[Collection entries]
★ ★ ★ ★ ★ ★ ★
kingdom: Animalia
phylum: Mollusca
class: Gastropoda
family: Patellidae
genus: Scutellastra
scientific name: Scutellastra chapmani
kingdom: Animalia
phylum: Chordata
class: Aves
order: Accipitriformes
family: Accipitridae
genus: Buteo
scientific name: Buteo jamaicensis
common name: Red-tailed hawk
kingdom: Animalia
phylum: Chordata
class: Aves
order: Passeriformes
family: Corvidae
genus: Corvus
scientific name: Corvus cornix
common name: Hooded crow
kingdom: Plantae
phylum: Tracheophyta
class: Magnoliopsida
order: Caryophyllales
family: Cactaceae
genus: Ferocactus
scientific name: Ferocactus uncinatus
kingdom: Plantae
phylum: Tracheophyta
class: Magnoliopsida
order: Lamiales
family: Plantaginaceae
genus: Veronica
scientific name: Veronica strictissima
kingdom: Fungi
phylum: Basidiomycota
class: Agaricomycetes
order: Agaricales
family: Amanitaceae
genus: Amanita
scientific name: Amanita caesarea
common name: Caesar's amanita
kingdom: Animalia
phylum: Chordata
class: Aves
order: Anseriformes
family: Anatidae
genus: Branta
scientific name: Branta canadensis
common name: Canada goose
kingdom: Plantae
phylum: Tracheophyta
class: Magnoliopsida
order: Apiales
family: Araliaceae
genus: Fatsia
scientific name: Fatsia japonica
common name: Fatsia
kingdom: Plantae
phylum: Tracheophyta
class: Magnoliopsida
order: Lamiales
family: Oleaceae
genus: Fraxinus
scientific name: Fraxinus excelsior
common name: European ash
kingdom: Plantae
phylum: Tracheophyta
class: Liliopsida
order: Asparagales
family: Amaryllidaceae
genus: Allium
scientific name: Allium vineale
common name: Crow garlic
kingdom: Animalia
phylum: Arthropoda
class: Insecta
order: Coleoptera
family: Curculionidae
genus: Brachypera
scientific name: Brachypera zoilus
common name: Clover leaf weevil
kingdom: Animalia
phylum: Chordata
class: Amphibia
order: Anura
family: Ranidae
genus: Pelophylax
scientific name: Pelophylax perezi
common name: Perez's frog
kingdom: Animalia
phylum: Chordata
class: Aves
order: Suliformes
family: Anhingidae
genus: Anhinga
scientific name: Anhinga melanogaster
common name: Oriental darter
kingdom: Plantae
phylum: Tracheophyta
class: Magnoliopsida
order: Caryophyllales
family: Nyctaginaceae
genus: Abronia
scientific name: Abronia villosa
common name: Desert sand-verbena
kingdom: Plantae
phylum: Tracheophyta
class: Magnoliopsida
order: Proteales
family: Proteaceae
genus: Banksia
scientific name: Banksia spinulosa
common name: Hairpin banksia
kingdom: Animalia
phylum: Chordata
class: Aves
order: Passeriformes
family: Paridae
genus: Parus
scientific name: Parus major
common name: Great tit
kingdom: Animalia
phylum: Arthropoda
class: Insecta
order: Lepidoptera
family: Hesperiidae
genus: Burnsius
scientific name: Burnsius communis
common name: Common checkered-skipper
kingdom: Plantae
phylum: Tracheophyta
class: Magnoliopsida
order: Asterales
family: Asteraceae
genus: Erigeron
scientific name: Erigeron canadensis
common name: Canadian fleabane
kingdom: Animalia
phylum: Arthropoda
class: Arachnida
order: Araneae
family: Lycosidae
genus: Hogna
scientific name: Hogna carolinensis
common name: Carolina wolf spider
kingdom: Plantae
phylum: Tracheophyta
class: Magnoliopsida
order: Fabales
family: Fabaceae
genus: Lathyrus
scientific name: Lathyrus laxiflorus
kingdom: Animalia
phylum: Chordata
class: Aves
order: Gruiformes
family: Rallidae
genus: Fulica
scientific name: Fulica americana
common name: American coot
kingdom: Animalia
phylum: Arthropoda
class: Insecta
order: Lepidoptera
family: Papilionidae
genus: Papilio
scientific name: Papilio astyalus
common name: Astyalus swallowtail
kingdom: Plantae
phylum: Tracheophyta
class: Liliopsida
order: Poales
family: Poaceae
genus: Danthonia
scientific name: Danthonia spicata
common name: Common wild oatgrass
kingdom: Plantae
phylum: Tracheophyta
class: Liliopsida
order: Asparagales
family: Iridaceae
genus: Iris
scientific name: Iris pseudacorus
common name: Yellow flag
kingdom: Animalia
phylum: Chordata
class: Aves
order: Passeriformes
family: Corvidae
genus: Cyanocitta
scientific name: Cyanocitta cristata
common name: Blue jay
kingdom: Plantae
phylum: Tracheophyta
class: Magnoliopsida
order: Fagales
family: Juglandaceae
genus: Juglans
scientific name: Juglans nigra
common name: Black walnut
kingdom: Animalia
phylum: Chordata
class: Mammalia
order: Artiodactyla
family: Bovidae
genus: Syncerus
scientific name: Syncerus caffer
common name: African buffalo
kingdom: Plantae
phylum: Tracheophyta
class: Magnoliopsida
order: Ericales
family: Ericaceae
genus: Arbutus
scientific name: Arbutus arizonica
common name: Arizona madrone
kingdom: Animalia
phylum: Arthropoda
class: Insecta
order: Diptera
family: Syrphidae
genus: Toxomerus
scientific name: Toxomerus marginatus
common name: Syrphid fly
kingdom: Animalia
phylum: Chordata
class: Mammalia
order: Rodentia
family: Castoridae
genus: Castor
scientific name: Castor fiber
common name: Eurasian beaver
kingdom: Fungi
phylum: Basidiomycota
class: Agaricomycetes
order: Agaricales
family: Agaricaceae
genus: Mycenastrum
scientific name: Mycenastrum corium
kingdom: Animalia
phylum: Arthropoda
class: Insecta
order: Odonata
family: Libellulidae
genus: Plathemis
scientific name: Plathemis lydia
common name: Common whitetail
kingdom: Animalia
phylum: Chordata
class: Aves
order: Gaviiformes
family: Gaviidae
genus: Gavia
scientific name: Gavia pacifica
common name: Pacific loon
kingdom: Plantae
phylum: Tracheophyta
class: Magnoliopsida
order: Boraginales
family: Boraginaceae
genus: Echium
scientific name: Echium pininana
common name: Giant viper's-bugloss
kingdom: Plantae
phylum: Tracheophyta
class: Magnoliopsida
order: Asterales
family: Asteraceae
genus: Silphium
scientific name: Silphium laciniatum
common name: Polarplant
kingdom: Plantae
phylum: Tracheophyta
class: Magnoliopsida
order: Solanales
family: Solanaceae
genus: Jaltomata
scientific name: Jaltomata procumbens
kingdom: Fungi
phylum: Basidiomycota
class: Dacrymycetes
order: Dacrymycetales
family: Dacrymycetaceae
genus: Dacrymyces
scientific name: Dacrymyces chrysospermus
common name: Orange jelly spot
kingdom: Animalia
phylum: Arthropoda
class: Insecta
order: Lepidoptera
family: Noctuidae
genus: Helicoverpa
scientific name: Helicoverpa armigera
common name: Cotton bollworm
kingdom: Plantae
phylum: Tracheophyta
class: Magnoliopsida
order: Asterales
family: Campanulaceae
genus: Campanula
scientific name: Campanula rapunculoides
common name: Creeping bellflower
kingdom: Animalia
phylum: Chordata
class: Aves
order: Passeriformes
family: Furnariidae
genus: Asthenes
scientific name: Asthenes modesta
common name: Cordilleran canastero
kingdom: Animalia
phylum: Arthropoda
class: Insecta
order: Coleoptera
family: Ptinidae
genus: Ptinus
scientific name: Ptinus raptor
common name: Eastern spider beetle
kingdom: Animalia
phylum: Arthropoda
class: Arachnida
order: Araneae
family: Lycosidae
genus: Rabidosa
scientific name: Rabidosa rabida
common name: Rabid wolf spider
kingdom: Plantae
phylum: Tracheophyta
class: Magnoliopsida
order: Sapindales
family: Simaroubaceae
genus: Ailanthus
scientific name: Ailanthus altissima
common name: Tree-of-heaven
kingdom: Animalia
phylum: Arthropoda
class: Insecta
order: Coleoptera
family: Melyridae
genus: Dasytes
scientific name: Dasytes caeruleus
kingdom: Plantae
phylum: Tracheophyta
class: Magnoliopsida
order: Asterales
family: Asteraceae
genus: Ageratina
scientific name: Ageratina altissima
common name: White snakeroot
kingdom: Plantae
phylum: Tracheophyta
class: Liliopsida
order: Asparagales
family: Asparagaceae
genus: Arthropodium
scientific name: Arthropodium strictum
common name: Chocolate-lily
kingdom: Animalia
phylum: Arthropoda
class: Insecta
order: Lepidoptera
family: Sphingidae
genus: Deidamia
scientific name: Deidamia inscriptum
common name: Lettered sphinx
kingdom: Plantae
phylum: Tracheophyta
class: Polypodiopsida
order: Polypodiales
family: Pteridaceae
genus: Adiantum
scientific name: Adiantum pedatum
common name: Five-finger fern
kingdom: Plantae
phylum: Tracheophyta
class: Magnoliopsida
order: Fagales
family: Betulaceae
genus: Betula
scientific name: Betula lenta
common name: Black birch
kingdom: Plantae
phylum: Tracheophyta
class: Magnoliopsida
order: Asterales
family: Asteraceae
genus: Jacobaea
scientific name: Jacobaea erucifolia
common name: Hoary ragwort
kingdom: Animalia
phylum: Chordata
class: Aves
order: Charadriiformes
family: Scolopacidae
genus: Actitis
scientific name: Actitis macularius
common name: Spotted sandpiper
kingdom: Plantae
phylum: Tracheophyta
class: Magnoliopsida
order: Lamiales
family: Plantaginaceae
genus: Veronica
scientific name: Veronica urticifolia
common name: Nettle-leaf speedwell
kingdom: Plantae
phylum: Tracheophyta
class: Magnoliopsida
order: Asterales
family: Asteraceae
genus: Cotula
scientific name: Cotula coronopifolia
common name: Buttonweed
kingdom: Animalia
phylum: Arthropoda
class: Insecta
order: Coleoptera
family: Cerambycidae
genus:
★ ★ ★ ★ ★ ★ ★
- What you need to do: Duplicate the stretch of rows from the line containing "genus: Echium" through the line containing "genus: Campanula", reproducing each line without change.

- The result:
genus: Echium
scientific name: Echium pininana
common name: Giant viper's-bugloss
kingdom: Plantae
phylum: Tracheophyta
class: Magnoliopsida
order: Asterales
family: Asteraceae
genus: Silphium
scientific name: Silphium laciniatum
common name: Polarplant
kingdom: Plantae
phylum: Tracheophyta
class: Magnoliopsida
order: Solanales
family: Solanaceae
genus: Jaltomata
scientific name: Jaltomata procumbens
kingdom: Fungi
phylum: Basidiomycota
class: Dacrymycetes
order: Dacrymycetales
family: Dacrymycetaceae
genus: Dacrymyces
scientific name: Dacrymyces chrysospermus
common name: Orange jelly spot
kingdom: Animalia
phylum: Arthropoda
class: Insecta
order: Lepidoptera
family: Noctuidae
genus: Helicoverpa
scientific name: Helicoverpa armigera
common name: Cotton bollworm
kingdom: Plantae
phylum: Tracheophyta
class: Magnoliopsida
order: Asterales
family: Campanulaceae
genus: Campanula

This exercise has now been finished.